Question

Find the period of the free oscillations of the arrangement shown below, if mass $M_1$ is pulled down a little.
[Force constant of the spring is $k$ and mass of the fixed pulley is negligible]

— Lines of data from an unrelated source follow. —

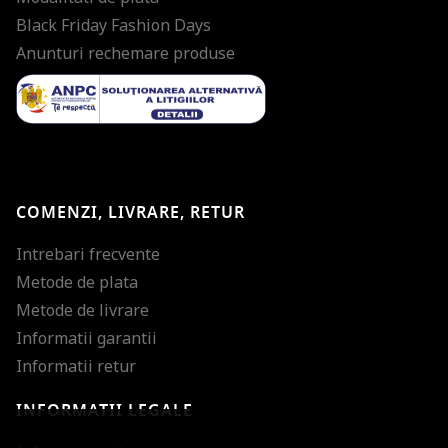
Black Friday Fashion Days
Anunturi rechemare produse
COMENZI, LIVRARE, RETUR
Intrebari frecvente
Metode de plata
Metode de livrare
Informatii garantii
Informatii retur
INFORMATII LEGALE
Mareste dimensiunea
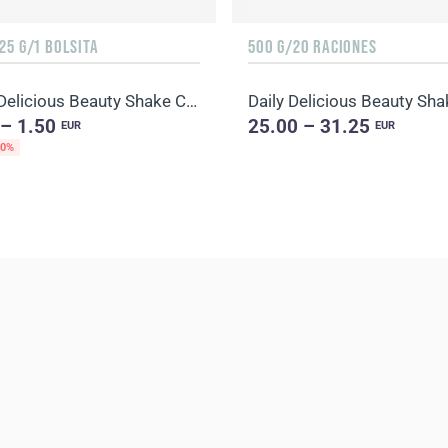
25 G/1 BOLSITA
500 G/20 RACIONES
Daily Delicious Beauty Shake Chocolate
 – 1.50
25.00 – 31.25
EUR
EUR
20%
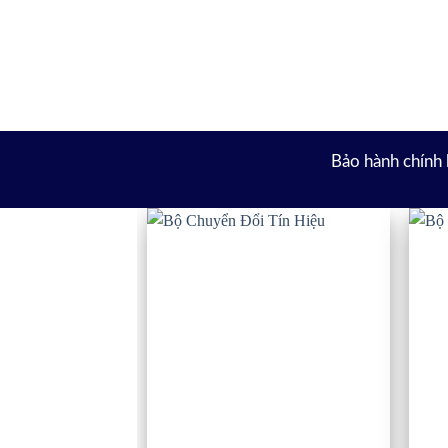
Bảo hành chính 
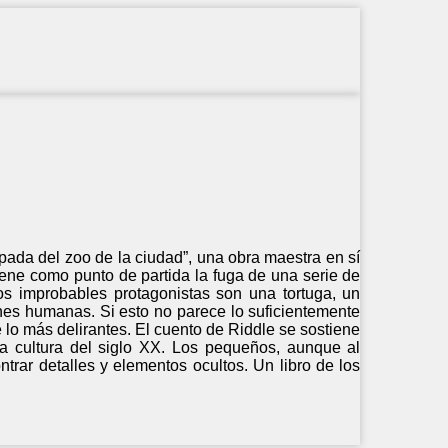
ada del zoo de la ciudad”, una obra maestra en sí
iene como punto de partida la fuga de una serie de
os improbables protagonistas son una tortuga, un
ones humanas. Si esto no parece lo suficientemente
lo más delirantes. El cuento de Riddle se sostiene
la cultura del siglo XX. Los pequeños, aunque al
ntrar detalles y elementos ocultos. Un libro de los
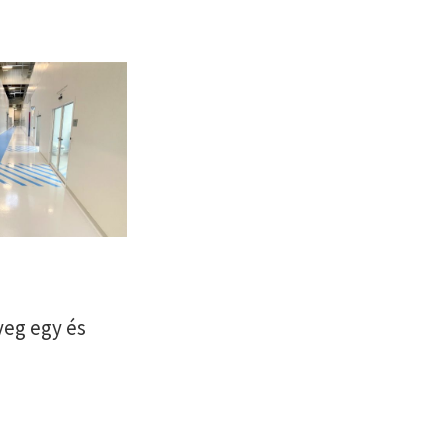
yeg egy és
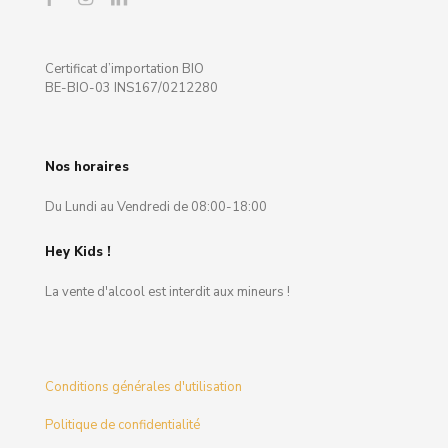
Certificat d’importation BIO
BE-BIO-03 INS167/0212280
Nos horaires
Du Lundi au Vendredi de 08:00-18:00
Hey Kids !
La vente d'alcool est interdit aux mineurs !
Conditions générales d'utilisation
Politique de confidentialité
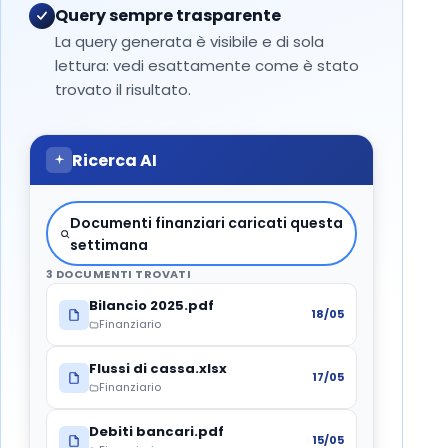
Query sempre trasparente
La query generata è visibile e di sola
lettura: vedi esattamente come è stato
trovato il risultato.
Ricerca AI
Documenti finanziari caricati questa
settimana
3 DOCUMENTI TROVATI
Bilancio 2025.pdf
18/05
Finanziario
Flussi di cassa.xlsx
17/05
Finanziario
Debiti bancari.pdf
15/05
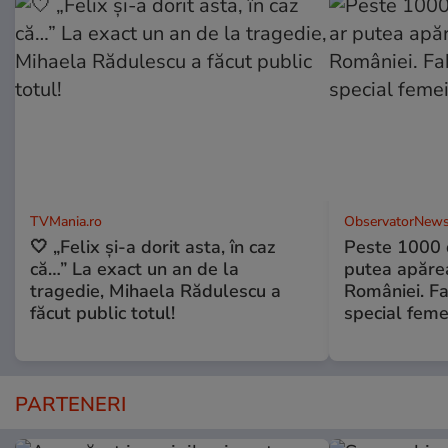
TVMania.ro
ObservatorNews
🤍 „Felix și-a dorit asta, în caz
Peste 1000 
că…” La exact un an de la
putea apărea
tragedie, Mihaela Rădulescu a
României. Fa
făcut public totul!
special feme
PARTENERI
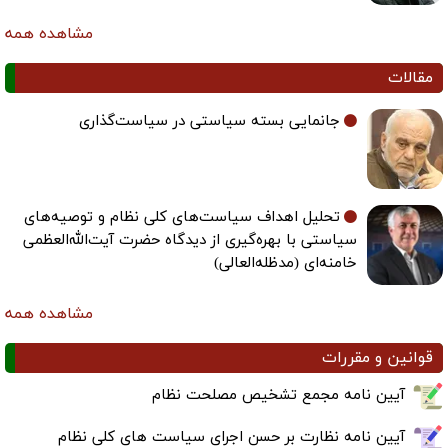
مشاهده همه
مقالات
جانمایی بسته سیاستی در سیاست‌گذاری
تحلیل اهداف سیاست‌های کلی نظام و توصیه‌های
سیاستی با بهره‌گیری از دیدگاه حضرت آیت‌الله‌العظمی
خامنه‌ای (مدظله‌العالی)
مشاهده همه
قوانین و مقررات
آیین نامه مجمع تشخیص مصلحت نظام
آیین نامه نظارت بر حسن اجرای سیاست های کلی نظام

• A. $T=2\pi \sqrt{\frac{M_1+M_2}{k}}$
• B. $T=2\pi \sqrt{\frac{M_1+4M_2}{k}}$
• C. $T=2\pi \sqrt{\frac{M_2+4M_1}{k}}$
• D. $T=2\pi \sqrt{\frac{M_2+3M_1}{k}}$

Answer 1

The correct option is C $T=2\pi \sqrt{\frac{M_2+4M_1}{k}}$

When the mass $m$ is pulled down through a small distance $x$ & released.
The energy of the system is given by
$\frac{1}{2}{M}_2{v}_2^2+\frac{1}{2}{M}_1{v}_1^2+\frac{1}{2}k{x}^2=\text{constant}.......\left(1\right)$
Where the displacement of the body of mass $M_2=x$ & that of mass $M_1=2x$ & the deformation of the spring is $x$.
From this we can deduce that ,speed of the mass $M_2$
$\frac{dx}{dt}=v_2=\frac{v_1}{2}......\left(2\right)$
Using $\left(2\right)$ in $\left(1\right)$ we get,
$\frac{1}{2}{M}_2{v}_2^2+\frac{1}{2}{m}_1(2v_2{)}^2+\frac{1}{2}k{x}^2=\text{constant}$
Differentiating both sides with respect to $t$, we get
$\frac{1}{2}(M_2+4M_1)\left(2v_2\frac{d{v}_2}{dt}\right)+\frac{1}{2}k2x.\frac{dx}{dt}=0$
$\Rightarrow (M_2+4M_1)\frac{d{v}_2}{dt}=-kx[\because v_2\ne 0]$
$\Rightarrow \frac{d^{2}x}{d{t}^2}=-\left(\frac{k}{4M_1+M_2}\right)x$
Comparing this with $a=-{\omega }^{2}x$ we get,
$\omega =\sqrt{\frac{k}{(4M_1+M_2)}}$
Time period of oscillation $T=\frac{2\pi }{\omega }=2\pi \sqrt{\frac{4M_1+M_2}{k}}$
Hence, option (c) is the correct answer.